In the latest journal entry, I noted that a frightening and somewhat destructive earthquake meant that I had no privacy the rest of the day. I'm a pretty modest person, ordinarily, but of course I put kids' needs first. Years later, I now realize that some people are even more modest than I am—at least, it takes more than a nearby earthquake to breach their needs for privacy.
It got me thinking...
I was that mom who helped other kids when they needed it.
Even in the bathroom.
“I need help,” some little kid in our homeschool group would say. So just like any mom would, I'd help the kid.
Even if it meant wiping a butt.
Years and years into doing this (here and there, once in a blue moon). I was amazed to hear that some other people didn't feel that they could or should do that for a small child who was not their own.
“You wouldn't help my daughter?” I asked, very much surprised.
“No, I'd run and get you.”
“Leaving my kid alone on a toilet in a public restroom?” I wasn't totally pleased at this mental picture. “Well, what if I were gone, unavailable?” I pressed. After all, I wasn't elbowing other moms away for the privilege of helping their kids in the bathroom—I did it because those other moms weren't available. And because I'd been asked. Often very nicely, with the word please.
“You're never gone and unavailable,” the mom said to me.
Note to self, I thought. Never leave my child in that particular mom's care.
I was that mom who was pretty open with my kids. So they knew a fair bit about things that some moms thought of as too adult for little ears.

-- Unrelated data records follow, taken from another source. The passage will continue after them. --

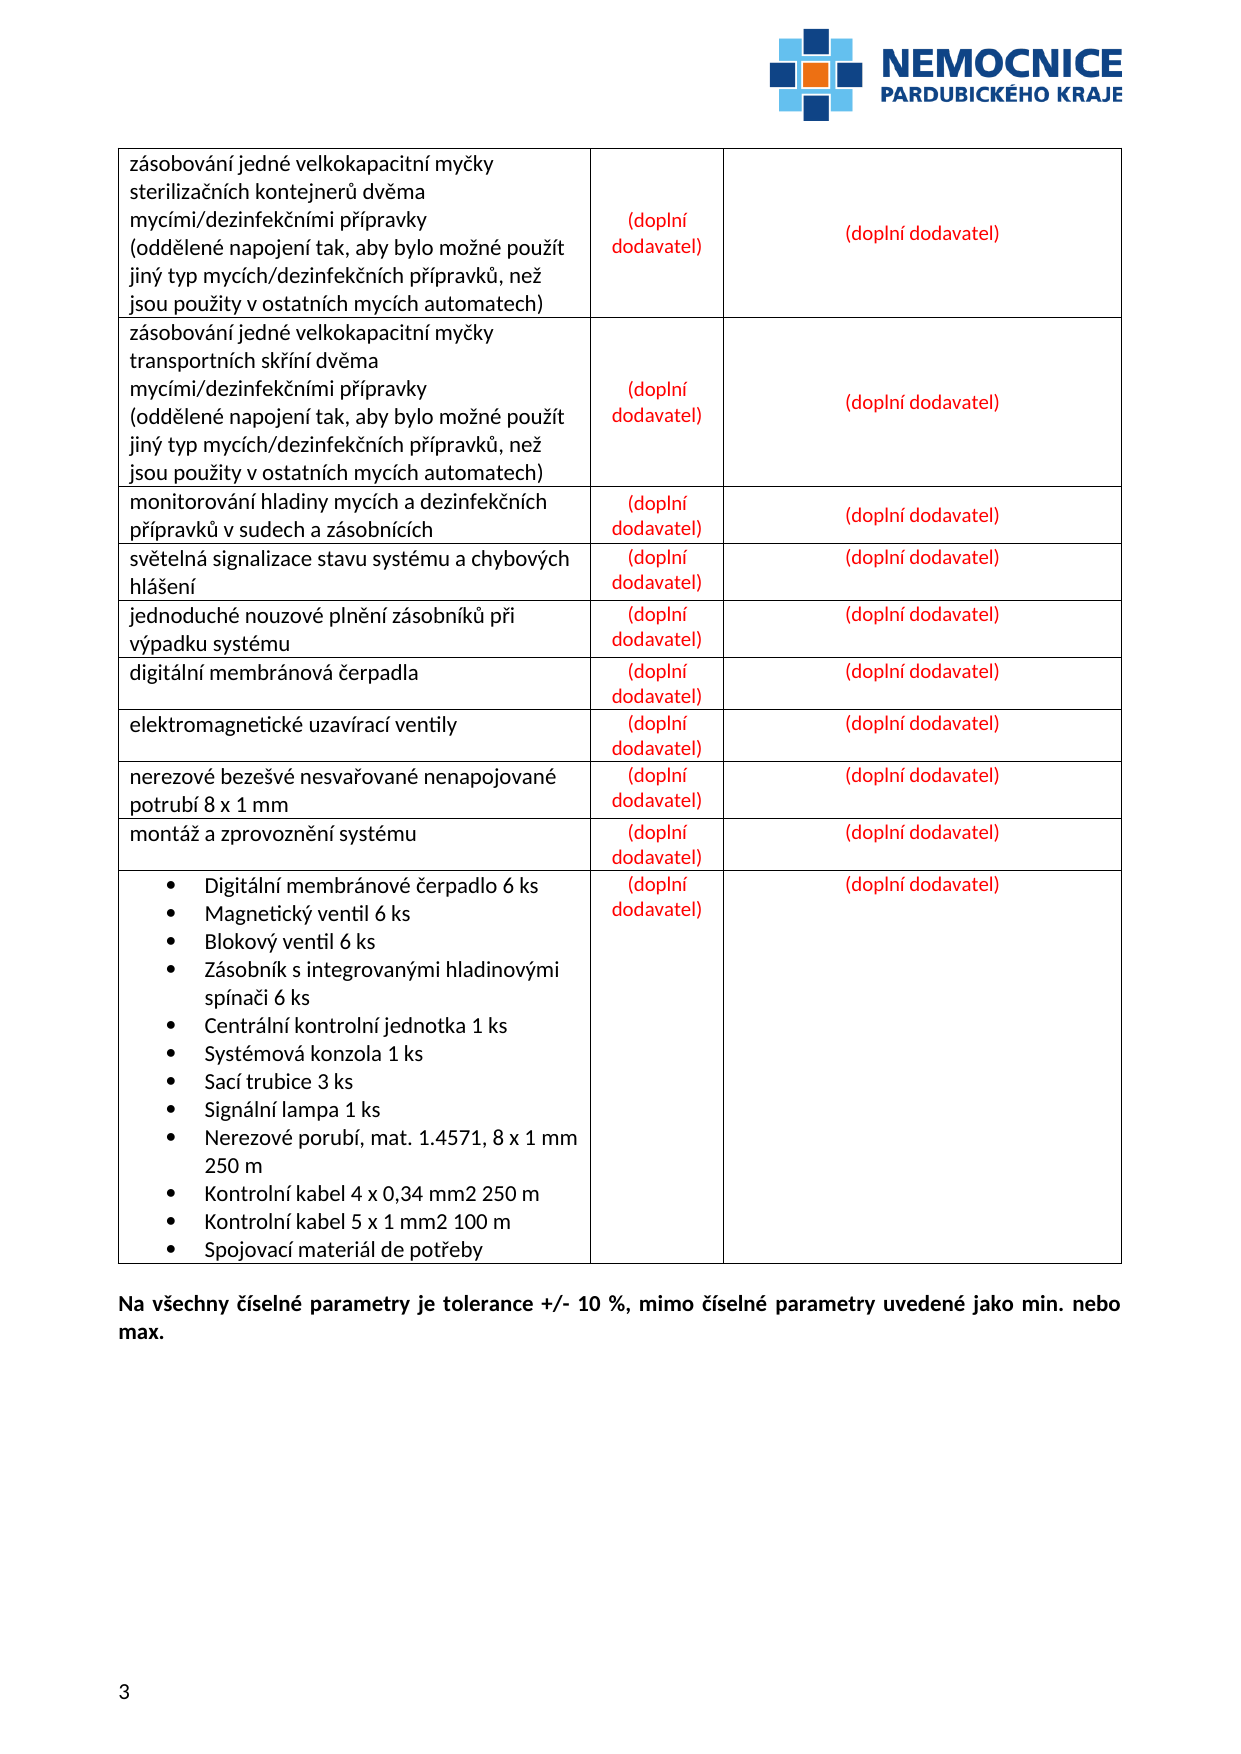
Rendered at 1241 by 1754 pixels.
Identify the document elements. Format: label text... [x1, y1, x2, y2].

table_cell (doplní dodavatel) [724, 601, 1121, 657]
table_cell Digitální membránové čerpadlo 6 ks Magnetický ventil 6 ks Blokový ventil 6 ks Zásobník s integrovanými hladinovými spínači 6 ks Centrální kontrolní jednotka 1 ks Systémová konzola 1 ks Sací trubice 3 ks Signální lampa 1 ks Nerezové porubí, mat. 1.4571, 8 x 1 mm 250 m Kontrolní kabel 4 x 0,34 mm2 250 m Kontrolní kabel 5 x 1 mm2 100 m Spojovací materiál de potřeby [119, 871, 590, 1263]
table_cell (doplní dodavatel) [724, 544, 1121, 600]
table_cell (doplní dodavatel) [591, 710, 723, 761]
table_cell (doplní dodavatel) [591, 601, 723, 657]
table_cell montáž a zprovoznění systému [119, 819, 590, 870]
table_cell (doplní dodavatel) [724, 658, 1121, 709]
table_cell (doplní dodavatel) [591, 658, 723, 709]
table_cell (doplní dodavatel) [724, 318, 1121, 486]
table_cell zásobování jedné velkokapacitní myčky sterilizačních kontejnerů dvěma mycími/dezinfekčními přípravky (oddělené napojení tak, aby bylo možné použít jiný typ mycích/dezinfekčních přípravků, než jsou použity v ostatních mycích automatech) [119, 149, 590, 317]
table_cell (doplní dodavatel) [724, 487, 1121, 543]
table_cell (doplní dodavatel) [591, 819, 723, 870]
table_cell elektromagnetické uzavírací ventily [119, 710, 590, 761]
table_cell (doplní dodavatel) [591, 318, 723, 486]
table_cell (doplní dodavatel) [724, 819, 1121, 870]
subtitle Na všechny číselné parametry je tolerance +/- 10 %, mimo číselné parametry uvedené jako min. nebo max. [118, 1289, 1122, 1345]
picture [768, 27, 1123, 122]
table_cell (doplní dodavatel) [724, 149, 1121, 317]
table_cell (doplní dodavatel) [591, 871, 723, 1263]
table_cell (doplní dodavatel) [724, 871, 1121, 1263]
table_cell (doplní dodavatel) [591, 762, 723, 818]
table_cell (doplní dodavatel) [591, 149, 723, 317]
table_cell (doplní dodavatel) [724, 710, 1121, 761]
table_cell zásobování jedné velkokapacitní myčky transportních skříní dvěma mycími/dezinfekčními přípravky (oddělené napojení tak, aby bylo možné použít jiný typ mycích/dezinfekčních přípravků, než jsou použity v ostatních mycích automatech) [119, 318, 590, 486]
table_cell nerezové bezešvé nesvařované nenapojované potrubí 8 x 1 mm [119, 762, 590, 818]
table_cell světelná signalizace stavu systému a chybových hlášení [119, 544, 590, 600]
table_cell jednoduché nouzové plnění zásobníků při výpadku systému [119, 601, 590, 657]
table_cell (doplní dodavatel) [591, 487, 723, 543]
table_cell monitorování hladiny mycích a dezinfekčních přípravků v sudech a zásobnících [119, 487, 590, 543]
table_cell (doplní dodavatel) [724, 762, 1121, 818]
table_cell digitální membránová čerpadla [119, 658, 590, 709]
table_cell (doplní dodavatel) [591, 544, 723, 600]
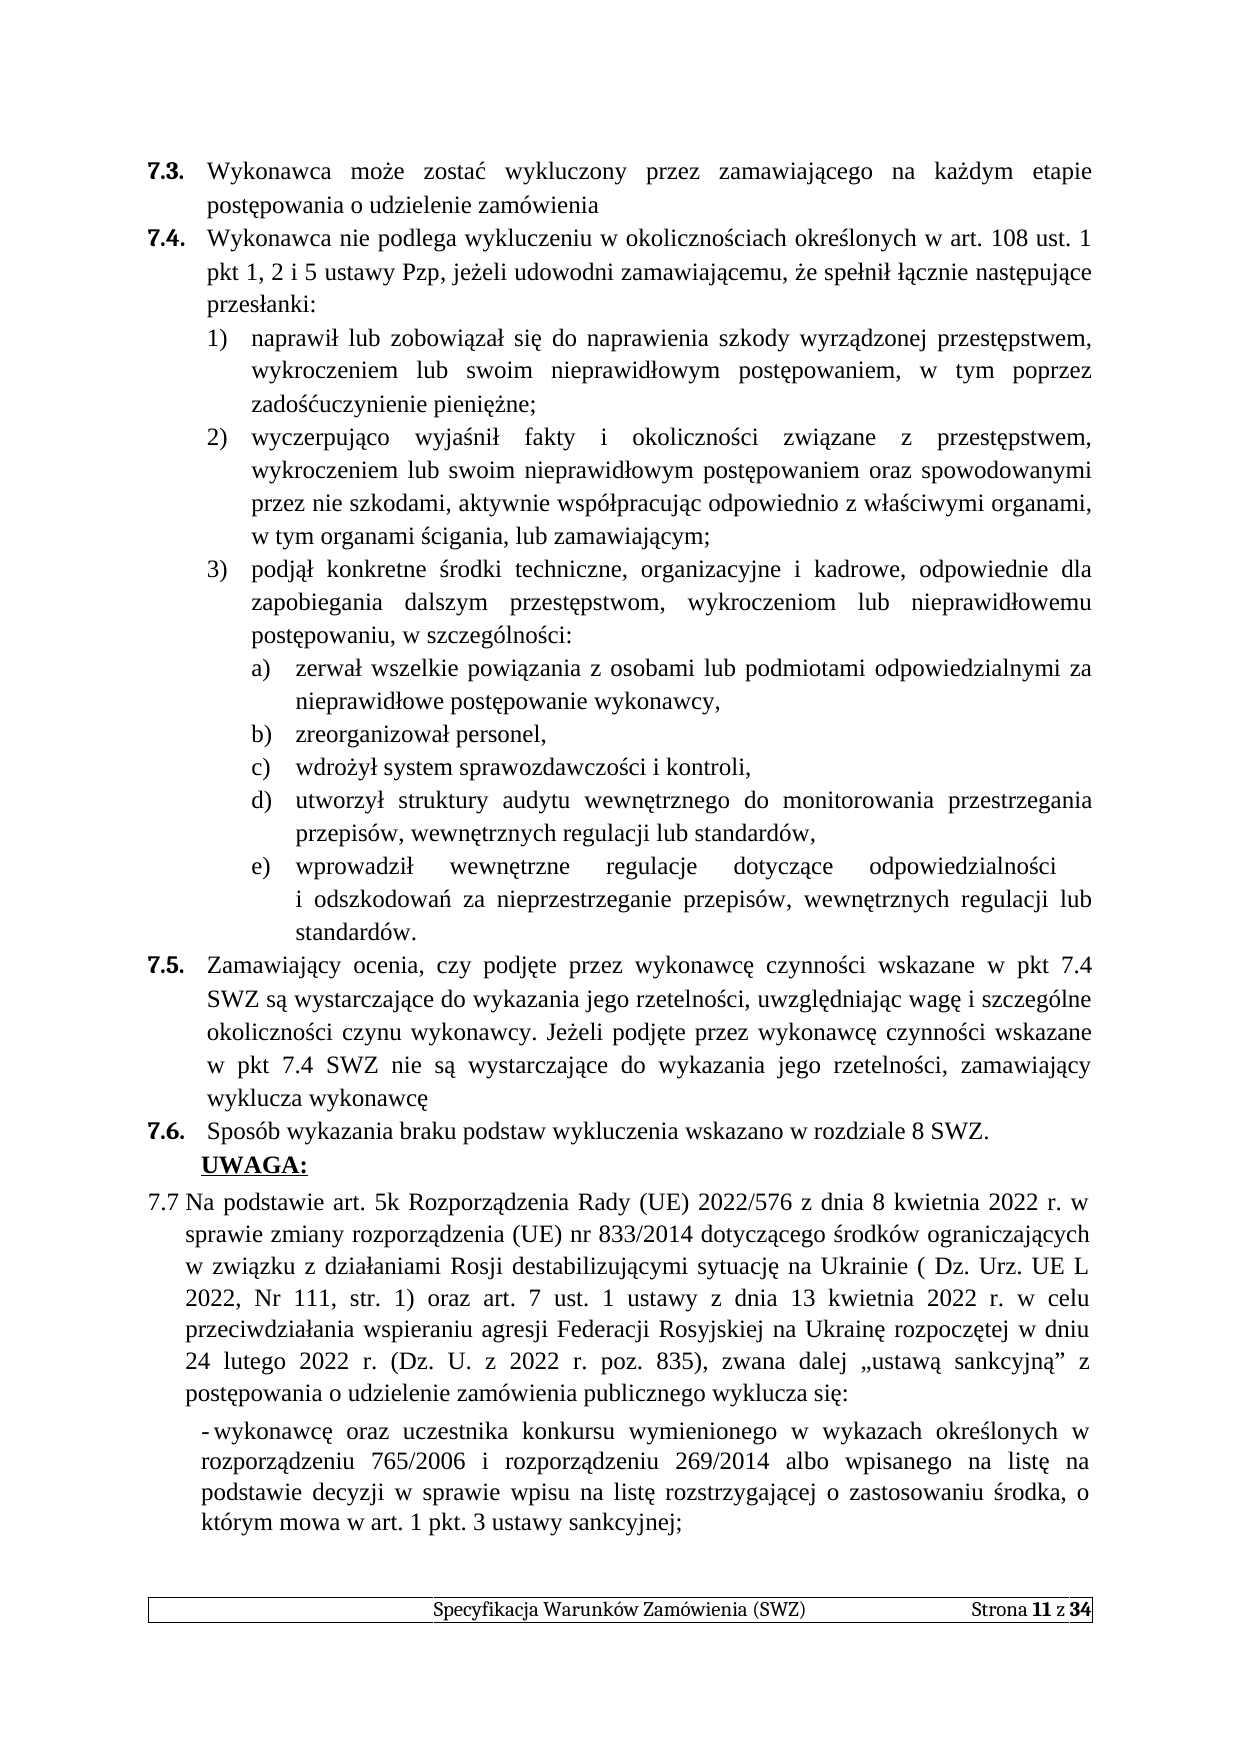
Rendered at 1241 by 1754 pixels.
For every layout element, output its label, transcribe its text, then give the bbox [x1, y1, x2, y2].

And sometimes they shared their knowledge with other kids.
Somehow one of my preschool-aged kids' friends saw some menstrual blood. I can't remember exactly how this happened—maybe no toilet paper in the park restroom, so I was holding a certain something when I came out of the stall to get a paper towel. My kids and their friend were waiting for me, and the little girl gasped when she saw some blood.
“Is that blood?” she asked, horrified.
I quickly wrapped the certain something and ducked back into the stall to properly dispose of it, all the while hurrying to reassure her, “Yes, but don't worry, honey, I'm fine. Everything's fine.”
The little girl still looked shocked as I began to wash my hands. So one of my daughters tried to comfort her with an explanation. “My mom's just on her period,” she said.
“What's that mean?”
I tried to intercede with words to the effect that we should let her mom explain, but my daughter had already gone into teaching mode: “The blood is coming out of her angina—”
I interrupted to correct her: “Honey, it's vagina. Angina is the chest pains your papa has been feeling.” (Hey, what do you want? My daughter wasn't yet four years old!)
And she was still talking: “...And that means that she isn't pregnant and she is not going to have a baby in a few months.”
The little friend looked very confused. I tried to decide whether to address her confusion or change the subject, but my little chatterbox went on: “If she was pregnant, the baby would come out of her angina—”
“Vagina,” I corrected again.
“...Vagina,” she concluded.
“Okay, girls, let's go play!” I said firmly. This time I succeeded in distracting them..
Note to self: Tell the little girl's mother exactly what was said (and what was not said—we'd talked about two things coming out of the vagina but zero things going into the vagina!) Warn her that her daughter might think one of her private parts is called an angina!
I was that mom who didn't censor while reading books.
My small kids and I had these lovely, amazing discussions whenever something strange or upsetting came up during a reading session. Ma Ingalls (Laura Ingalls Wilder's mother) just said something lousy about Indians. My kids adore and respect Mrs. Ingalls—so why did she say that awful thing??? We talked about racism, we talked about judging people by modern standards when those people lived long ago, we talked about people being complex mixtures of the good and the bad. The Swiss Family Robinson killed every animal they saw—even animals they had no intention of eating. What's up with that? We discussed different perspectives on animals and the environment and wildlife and hunting.
When you come to think about it, what a lovely way to start conversations about hard subjects! When reading storybooks or novels with our children, we aren't as personally invested as we would be if we were discussing our next-door-neighbors or Uncle Don. There isn't as much chance for later embarrassing blurts from the mouths of babes!
I was surprised to hear from a few friends that they'd never had these sorts of discussions. When Ma Ingalls said something racist, they changed her words. When the Robinsons killed a cute little seal, they skipped over that paragraph.
“Why?” I asked. “We've had such valuable discussions whenever something like this comes up.”
“I don't want a valuable discussion at bedtime!” one of my friends said with a shrug.
I know a few little kids who get ultra-disturbed by things that other kids take in stride, so I “get” that their parents do and should protect them. It just never occurred to me to censor a children's book.